[Page-level text extractions]
■ ■ ■ ■
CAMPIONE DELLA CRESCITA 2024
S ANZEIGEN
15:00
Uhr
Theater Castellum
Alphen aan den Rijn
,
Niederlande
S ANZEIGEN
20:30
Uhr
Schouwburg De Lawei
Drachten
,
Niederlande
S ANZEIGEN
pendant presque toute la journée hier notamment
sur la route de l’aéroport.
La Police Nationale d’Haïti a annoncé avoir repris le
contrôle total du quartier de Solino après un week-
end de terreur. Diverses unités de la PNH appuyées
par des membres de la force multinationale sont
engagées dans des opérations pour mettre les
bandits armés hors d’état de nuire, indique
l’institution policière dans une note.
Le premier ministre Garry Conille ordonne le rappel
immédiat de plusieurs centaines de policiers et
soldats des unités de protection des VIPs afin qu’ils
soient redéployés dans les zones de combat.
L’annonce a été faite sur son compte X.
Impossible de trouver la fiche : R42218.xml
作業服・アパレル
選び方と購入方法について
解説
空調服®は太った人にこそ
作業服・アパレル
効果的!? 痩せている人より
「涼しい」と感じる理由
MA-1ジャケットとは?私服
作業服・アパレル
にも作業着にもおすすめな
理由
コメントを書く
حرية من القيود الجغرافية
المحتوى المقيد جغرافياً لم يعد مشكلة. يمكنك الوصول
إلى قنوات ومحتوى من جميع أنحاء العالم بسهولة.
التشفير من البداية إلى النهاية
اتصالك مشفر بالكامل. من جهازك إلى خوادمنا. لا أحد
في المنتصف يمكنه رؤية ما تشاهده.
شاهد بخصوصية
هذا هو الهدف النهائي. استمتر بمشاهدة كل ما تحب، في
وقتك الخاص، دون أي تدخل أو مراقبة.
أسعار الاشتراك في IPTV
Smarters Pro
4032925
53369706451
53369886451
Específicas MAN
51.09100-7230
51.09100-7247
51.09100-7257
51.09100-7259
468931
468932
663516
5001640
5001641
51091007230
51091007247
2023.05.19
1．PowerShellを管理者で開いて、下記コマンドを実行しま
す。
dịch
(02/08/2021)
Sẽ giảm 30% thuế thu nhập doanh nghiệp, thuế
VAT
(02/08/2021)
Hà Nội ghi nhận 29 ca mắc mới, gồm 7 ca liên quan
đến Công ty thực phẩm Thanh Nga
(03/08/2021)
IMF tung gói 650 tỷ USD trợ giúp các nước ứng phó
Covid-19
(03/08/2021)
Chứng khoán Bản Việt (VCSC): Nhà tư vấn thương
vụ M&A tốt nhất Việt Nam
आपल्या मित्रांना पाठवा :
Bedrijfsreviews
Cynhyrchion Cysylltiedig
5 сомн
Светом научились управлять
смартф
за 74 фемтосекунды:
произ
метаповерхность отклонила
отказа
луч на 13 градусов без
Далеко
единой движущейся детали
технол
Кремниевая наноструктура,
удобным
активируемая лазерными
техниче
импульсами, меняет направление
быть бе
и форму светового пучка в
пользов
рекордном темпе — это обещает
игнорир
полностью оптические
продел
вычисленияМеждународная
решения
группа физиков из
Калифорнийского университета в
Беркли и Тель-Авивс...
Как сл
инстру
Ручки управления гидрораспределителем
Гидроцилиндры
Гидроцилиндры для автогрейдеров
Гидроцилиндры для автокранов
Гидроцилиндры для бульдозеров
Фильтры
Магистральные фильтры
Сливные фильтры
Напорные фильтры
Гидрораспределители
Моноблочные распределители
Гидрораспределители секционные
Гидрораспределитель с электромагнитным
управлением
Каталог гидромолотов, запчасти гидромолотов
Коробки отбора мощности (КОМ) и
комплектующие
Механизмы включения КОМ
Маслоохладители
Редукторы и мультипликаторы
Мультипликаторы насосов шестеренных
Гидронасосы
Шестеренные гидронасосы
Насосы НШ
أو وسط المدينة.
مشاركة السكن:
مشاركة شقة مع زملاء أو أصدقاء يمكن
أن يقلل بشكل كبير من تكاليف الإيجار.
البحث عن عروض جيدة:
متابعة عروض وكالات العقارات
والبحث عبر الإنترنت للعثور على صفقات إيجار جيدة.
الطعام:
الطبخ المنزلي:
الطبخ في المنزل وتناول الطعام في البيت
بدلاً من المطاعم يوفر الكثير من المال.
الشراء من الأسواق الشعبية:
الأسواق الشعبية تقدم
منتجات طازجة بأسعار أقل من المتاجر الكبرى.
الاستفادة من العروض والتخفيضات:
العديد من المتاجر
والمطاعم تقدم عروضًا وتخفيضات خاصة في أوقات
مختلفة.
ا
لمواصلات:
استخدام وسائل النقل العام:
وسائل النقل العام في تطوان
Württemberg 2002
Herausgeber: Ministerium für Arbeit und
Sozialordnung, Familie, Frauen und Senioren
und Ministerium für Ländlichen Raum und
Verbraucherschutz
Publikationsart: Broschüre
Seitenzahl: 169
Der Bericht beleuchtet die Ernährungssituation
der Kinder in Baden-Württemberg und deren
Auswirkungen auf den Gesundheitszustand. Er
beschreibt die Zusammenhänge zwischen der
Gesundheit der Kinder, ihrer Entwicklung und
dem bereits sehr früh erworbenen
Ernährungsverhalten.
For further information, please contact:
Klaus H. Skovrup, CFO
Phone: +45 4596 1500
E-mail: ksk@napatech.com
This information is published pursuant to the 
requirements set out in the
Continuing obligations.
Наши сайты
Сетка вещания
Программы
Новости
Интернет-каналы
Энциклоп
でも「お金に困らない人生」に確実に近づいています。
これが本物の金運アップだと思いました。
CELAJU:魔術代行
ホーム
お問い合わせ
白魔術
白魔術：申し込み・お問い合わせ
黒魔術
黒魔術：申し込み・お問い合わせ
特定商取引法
■ ■ ■ ■
Task requirements: Working through the records, copy each line in which the word "お問い合わせ" appears.

Response to the task:
お問い合わせ
白魔術：申し込み・お問い合わせ
黒魔術：申し込み・お問い合わせ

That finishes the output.